A última vez que uma espécie de felino se extinguiu no planeta foi há 10 mil anos, quando o tigre de dente de sabre desapareceu. Quando os especialistas da IUCN soaram o alarme em 2002 e alertaram que o lince ibérico poderia ser o próximo, a Espanha embarcou num programa de grande escala para salvar a espécie.
Além de "El Acebuche", há uma segunda estação de procriação em Andaluzia, e outras estão em planejamento. A União Europeia planeja destinar vários milhões de euros nos próximos anos para restabelecer os habitats dos linces.
"Você não acha que ela está gorda?"
Boj levanta, fareja o ar e dá alguns passos hesitantes. Depois deita e se estica no chão próximo à placa de cortiça. Astrid Vargas desabafa em voz alta:
"Ela tem que estar prenha! Você não acha que ela está gorda?"
Vargas, 44, diretora da estação de procriação, é uma mulher pequena e enérgica, descendente de espanhóis e porto-riquenhos. Ela sabe a história de vida e o caráter de cada lince sob seus cuidados.
"Boj tinha oito meses e era muito magra quando foi capturada na parte nordeste do parque nacional", diz Vargas. "Acharam que ela era um macho a princípio, por isso o nome estranho".
Boj em espanhol é o nome de uma árvore. As outras linces fêmeas tem nomes melódicos como Artemisa, Brisa ou Córdoba. Vargas olha para o monitor. Boj ainda está deitada no chão, como se em coma. "Gosto muito dela. Ela tem personalidade".
Vargas, uma veterinária treinada, tem uma afeição especial por casos complicados.
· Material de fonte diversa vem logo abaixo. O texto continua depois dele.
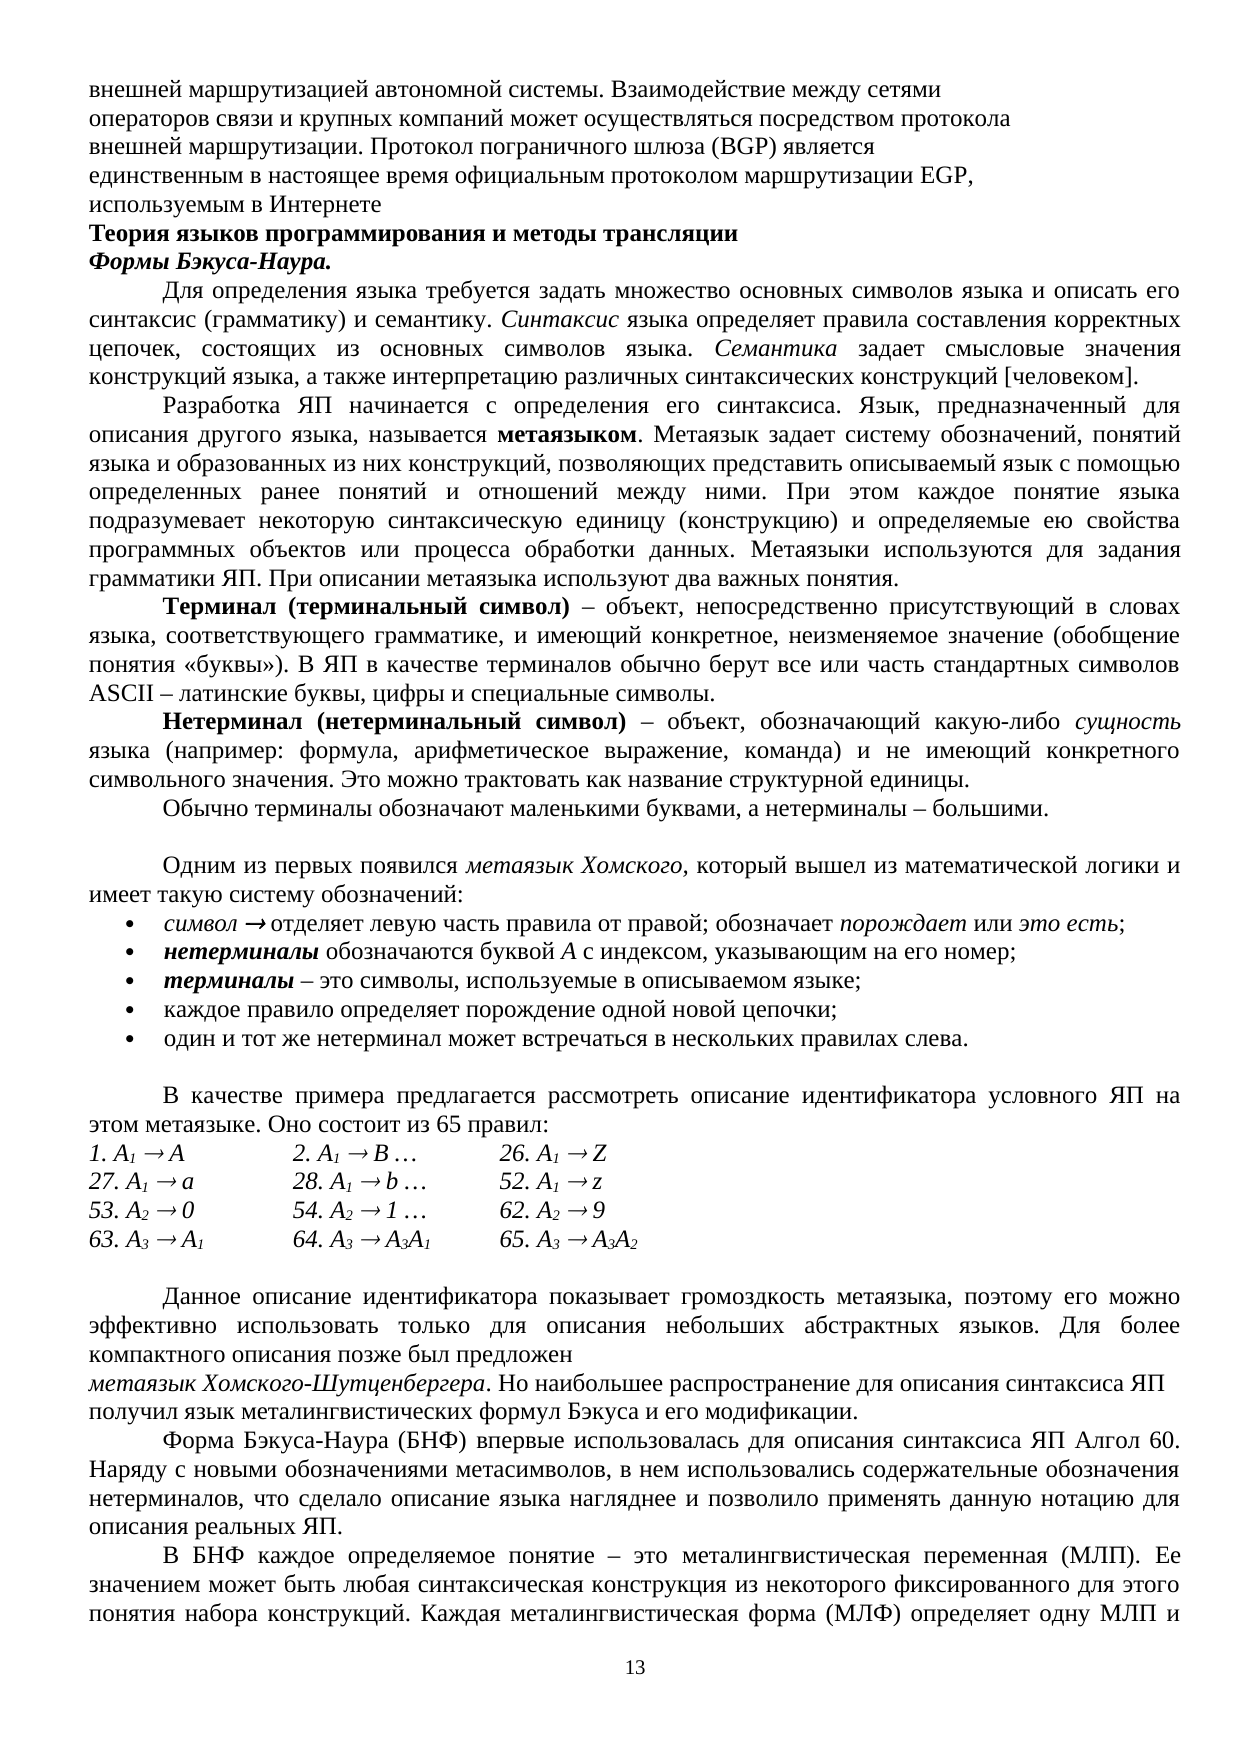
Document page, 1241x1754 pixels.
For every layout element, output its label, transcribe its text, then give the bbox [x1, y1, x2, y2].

text 53. A2 0 54. A2 1 … 62. A2 9 [89, 1195, 1181, 1224]
text Обычно терминалы обозначают маленькими буквами, а нетерминалы – большими. [89, 793, 1181, 821]
text внешней маршрутизации. Протокол пограничного шлюза (BGP) является [89, 131, 1181, 160]
text Терминал (терминальный символ) – объект, непосредственно присутствующий в словах языка, соответствующего грамматике, и имеющий конкретное, неизменяемое значение (обобщение понятия «буквы»). В ЯП в качестве терминалов обычно берут все или часть стандартных символов ASCII – латинские буквы, цифры и специальные символы. [89, 591, 1181, 706]
subtitle Формы Бэкуса-Наура. [89, 246, 1181, 275]
subtitle Теория языков программирования и методы трансляции [89, 218, 1181, 246]
list символ отделяет левую часть правила от правой; обозначает порождает или это есть; [126, 908, 1181, 936]
text единственным в настоящее время официальным протоколом маршрутизации EGP, [89, 160, 1181, 189]
text 63. A3 A1 64. A3 A3A1 65. A3 A3A2 [89, 1224, 1181, 1253]
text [89, 1540, 1181, 1626]
list терминалы – это символы, используемые в описываемом языке; [126, 965, 1181, 994]
text В качестве примера предлагается рассмотреть описание идентификатора условного ЯП на этом метаязыке. Оно состоит из 65 правил: [89, 1080, 1181, 1138]
text внешней маршрутизацией автономной системы. Взаимодействие между сетями [89, 74, 1181, 103]
text Для определения языка требуется задать множество основных символов языка и описать его синтаксис (грамматику) и семантику. Синтаксис языка определяет правила составления корректных цепочек, состоящих из основных символов языка. Семантика задает смысловые значения конструкций языка, а также интерпретацию различных синтаксических конструкций [человеком]. [89, 275, 1181, 390]
text операторов связи и крупных компаний может осуществляться посредством протокола [89, 103, 1181, 131]
text Форма Бэкуса-Наура (БНФ) впервые использовалась для описания синтаксиса ЯП Алгол 60. Наряду с новыми обозначениями метасимволов, в нем использовались содержательные обозначения нетерминалов, что сделало описание языка нагляднее и позволило применять данную нотацию для описания реальных ЯП. [89, 1425, 1181, 1540]
list один и тот же нетерминал может встречаться в нескольких правилах слева. [126, 1023, 1181, 1051]
text 27. A1 a 28. A1 b … 52. A1 z [89, 1166, 1181, 1195]
text Разработка ЯП начинается с определения его синтаксиса. Язык, предназначенный для описания другого языка, называется метаязыком. Метаязык задает систему обозначений, понятий языка и образованных из них конструкций, позволяющих представить описываемый язык с помощью определенных ранее понятий и отношений между ними. При этом каждое понятие языка подразумевает некоторую синтаксическую единицу (конструкцию) и определяемые ею свойства программных объектов или процесса обработки данных. Метаязыки используются для задания грамматики ЯП. При описании метаязыка используют два важных понятия. [89, 390, 1181, 591]
text Одним из первых появился метаязык Хомского, который вышел из математической логики и имеет такую систему обозначений: [89, 850, 1181, 908]
text используемым в Интернете [89, 189, 1181, 218]
text Нетерминал (нетерминальный символ) – объект, обозначающий какую-либо сущность языка (например: формула, арифметическое выражение, команда) и не имеющий конкретного символьного значения. Это можно трактовать как название структурной единицы. [89, 706, 1181, 793]
text 1. A1 A 2. A1 B … 26. A1 Z [89, 1138, 1181, 1166]
list каждое правило определяет порождение одной новой цепочки; [126, 994, 1181, 1023]
text метаязык Хомского-Шутценбергера. Но наибольшее распространение для описания синтаксиса ЯП получил язык металингвистических формул Бэкуса и его модификации. [89, 1368, 1181, 1425]
text Данное описание идентификатора показывает громоздкость метаязыка, поэтому его можно эффективно использовать только для описания небольших абстрактных языков. Для более компактного описания позже был предложен [89, 1281, 1181, 1368]
list нетерминалы обозначаются буквой А с индексом, указывающим на его номер; [126, 936, 1181, 965]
Ela vem lutando pelo felino ameaçado há mais de cinco anos.
"Fazemos um trabalho exemplar para os países em desenvolvimento", disse.
"Se não conseguirmos salvar uma espécie ameaçada aqui, dificilmente podemos esperar que isso seja feito em qualquer outro lugar".
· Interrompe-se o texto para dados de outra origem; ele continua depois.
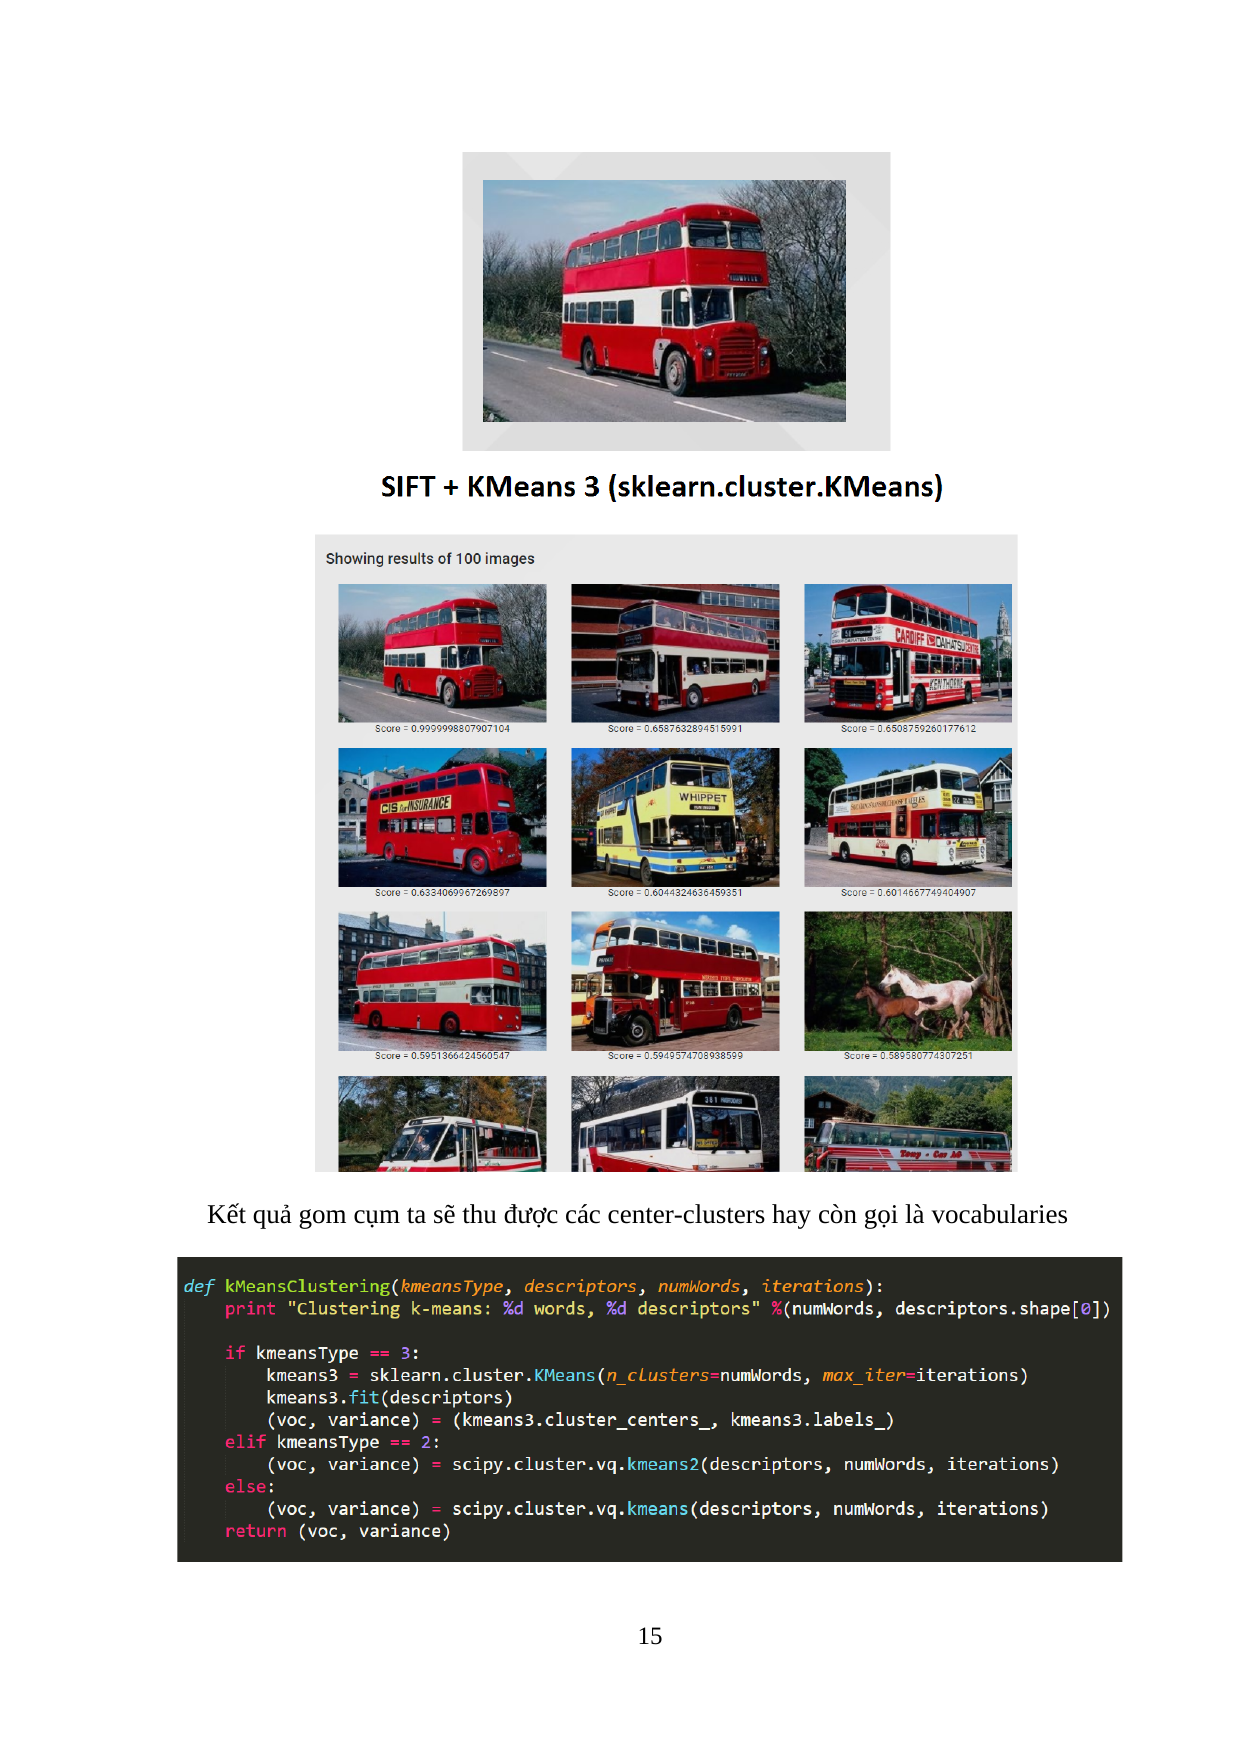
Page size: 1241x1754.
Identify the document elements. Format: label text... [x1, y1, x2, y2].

text Kết quả gom cụm ta sẽ thu được các center-clusters hay còn gọi là vocabularies [177, 1198, 1122, 1230]
picture [177, 1257, 1123, 1562]
picture [311, 147, 1018, 1172]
Os três primeiros linces nasceram em cativeiro em "El Acebuch" em 2005, e dois deles sobreviveram. Três anos depois, a estação se orgulha de já ter produzido 14 jovens animais.
Antes disso, a equipe praticamente não tinha experiência com a procriação, e todas as primeiras tentativas falharam. Vargas usou seus contatos internacionais para encontrar os melhores especialistas.
Eles incluem a bióloga Katarina Jewgenow do Instituto Zoológico de Leibniz e Wildlife Research em Berlim, uma especialista em biologia reprodutiva dos felinos.
Espaço suficiente na natureza
Jewgenow e sua colega, Beate Braun, esperam ansiosamente pela amostra de sangue. As duas cientistas vieram para a Espanha para fazer o teste de gravidez nas fêmeas adultas.
No processo, as alemãs ajudaram os espanhóis a tomarem medidas de segurança durante os nascimentos.
A equipe está em estado de alerta, porque algumas mães linces matam ou rejeitam seus filhotes imediatamente após o parto.
Na primavera passada, Boj mordeu um de seus três filhotes até a morte, e então rejeitou o segundo no mesmo dia e o terceiro nove dias depois.
Se os cientistas e conservacionistas quiserem salvar o lince ibérico, terão de agir rápido.
Um bom sinal é que o espaço está ficando apertado nas jaulas dos gatos.
Os primeiros animais serão soltos na natureza no ano que vem, mas apenas "se o habitat estiver pronto até lá", alerta Vargas.
Apesar das complicações, procriar linces em cativeiro ainda é muito mais fácil do que fornecer espaço suficiente para eles na natureza.
Mas os especialistas estão otimistas de que a última fase, e mais crítica em sua tentativa de salvar o lince ibérico, será bem sucedida.
"A Espanha prometeu à UE desenvolver áreas protegidas no futuro que serão apropriadas para os linces e os coelhos", disse Urs Breitenmoser, diretor do Grupo Especialista em Felinos da IUCN.
"Tenho grandes esperanças na implementação desses planos".
Pelo menos dez linces fêmeas dos dois centros de procriação darão a luz nas próximas semanas e meses. Talvez Boj seja uma delas. Seu teste de gravidez deu positivo.